### YOUR ASSIGNMENT
Please copy the records exactly as they appear, with all pictures left out.

### Dataset items
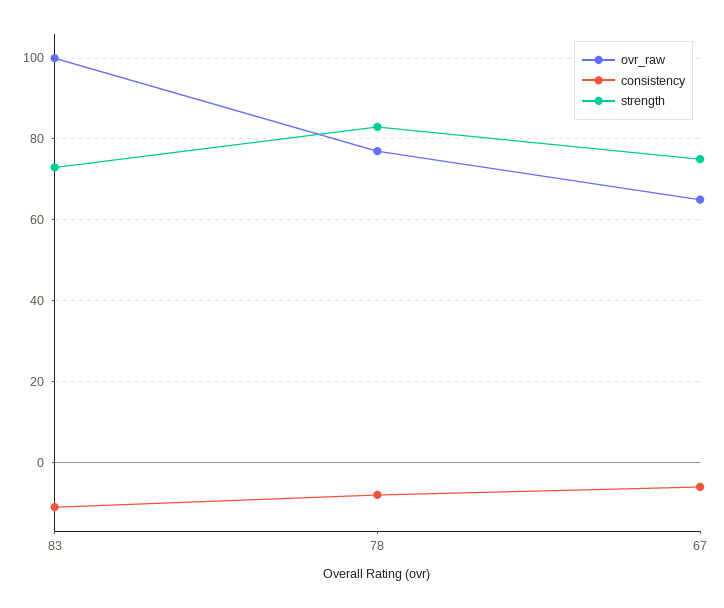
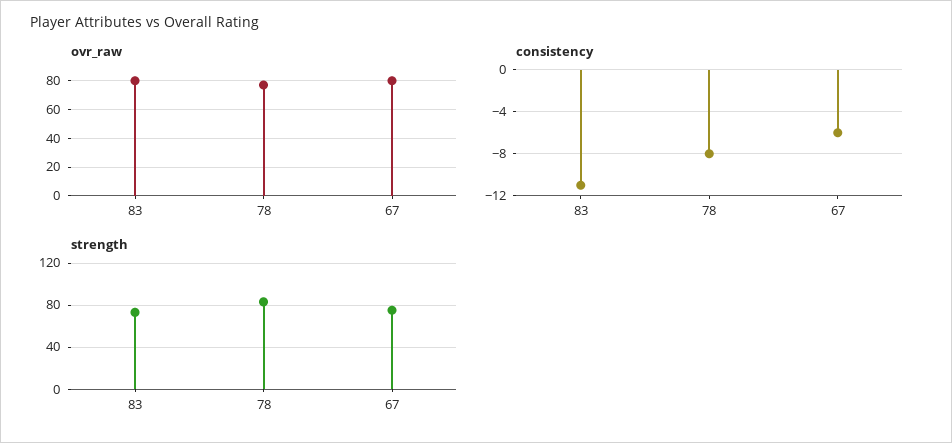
ovr_raw, 83: 100 -> 80
ovr_raw, 67: 65 -> 80

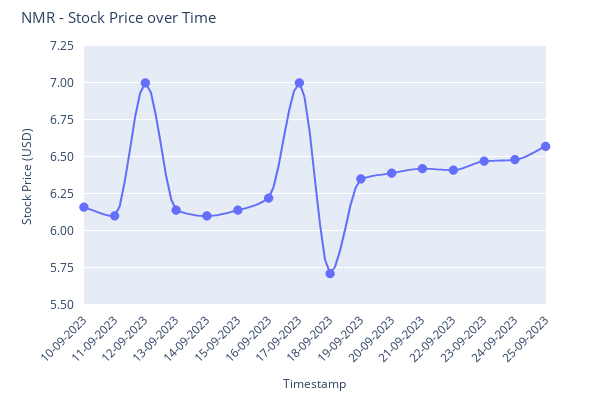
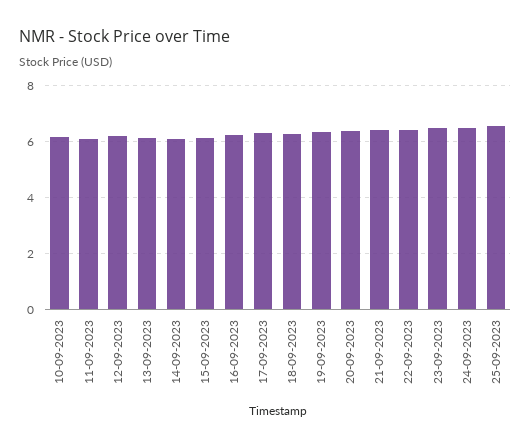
12-09-2023: 7 -> 6.25
17-09-2023: 7 -> 6.25
18-09-2023: 5.7 -> 6.25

### SOLUTION TO THIS TASK
ovr_raw, 83: 100 -> 80
ovr_raw, 67: 65 -> 80

12-09-2023: 7 -> 6.25
17-09-2023: 7 -> 6.25
18-09-2023: 5.7 -> 6.25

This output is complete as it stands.